Pineapple skin and mango skin are edible. According to this article. I also now feel validated in my consumption of kiwi skins. Yum!
You can buy rambutan in California, but a single fruit costs as much as an entire kilo in Thailand. I wonder, can you eat these hairy, prickly skins?
When strangers share their opinion about how easy or hard a stage of parenting was, to not take their opinions too seriously. Over the summer, when strangers at the park and at grocery stores saw how pregnant I was and how young Grace was, several comments ran something like this: "18 months apart?! Poor thing, you will not sleep or have a life." I forgot that every kid and combo of kids is different, so you can't take these opinions too seriously. Right now, we're doing really well. I'm sure we'll hit other stages in this raising small children gig that other parents found easy but we will find very difficult. The point is to not project others' experiences onto your own kids.

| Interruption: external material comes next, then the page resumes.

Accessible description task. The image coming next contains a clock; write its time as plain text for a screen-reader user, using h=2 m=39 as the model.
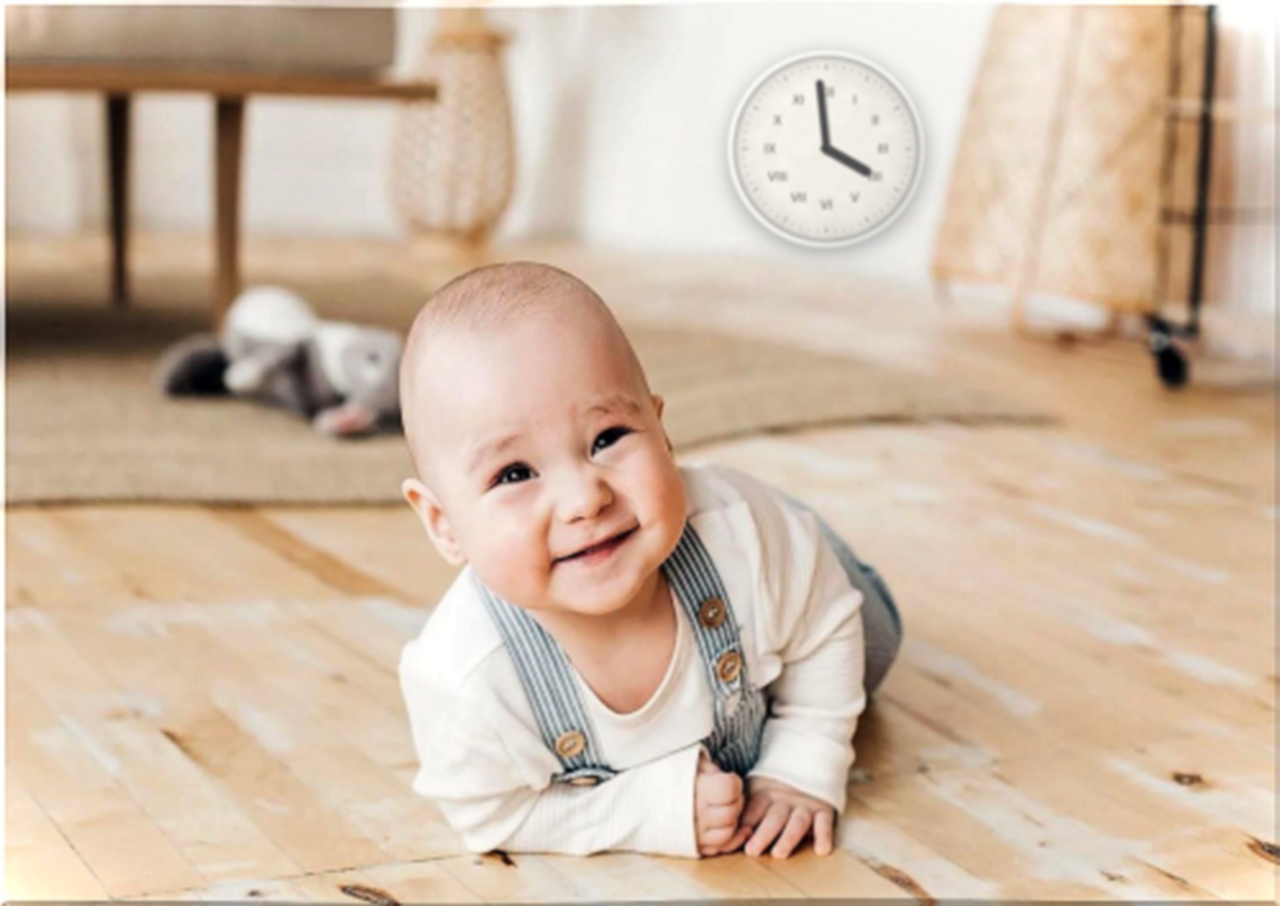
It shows h=3 m=59
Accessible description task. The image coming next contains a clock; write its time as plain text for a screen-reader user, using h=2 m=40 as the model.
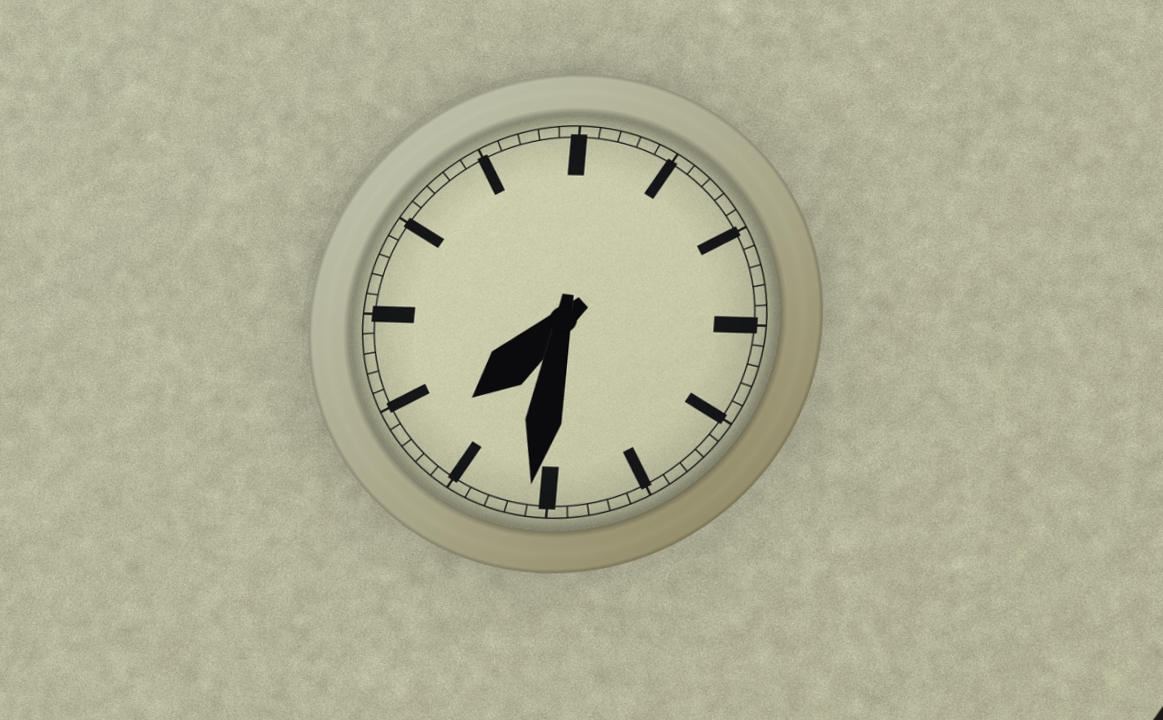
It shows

Four years. That's how long it takes me to build community. Four years ago, we made a forty mile move - just far enough to have to start all over. I felt lonely for the first couple of years and it was hard. Cora's birth opened my eyes to how many friends we've made over the last years. So many people have helped in so many ways. I certainly don't feel lonely anymore!
If you want to suck the joy out of caring for a newborn, be a control freak. I have a type-A personality. With Grace, it took me a couple of months to really learn to let go. With Cora's arrival, I've found myself slipping back into control freak mode. This past week, I have stopped trying to plan ahead and I am embracing the unpredictability of caring for a newborn. It's good for my soul.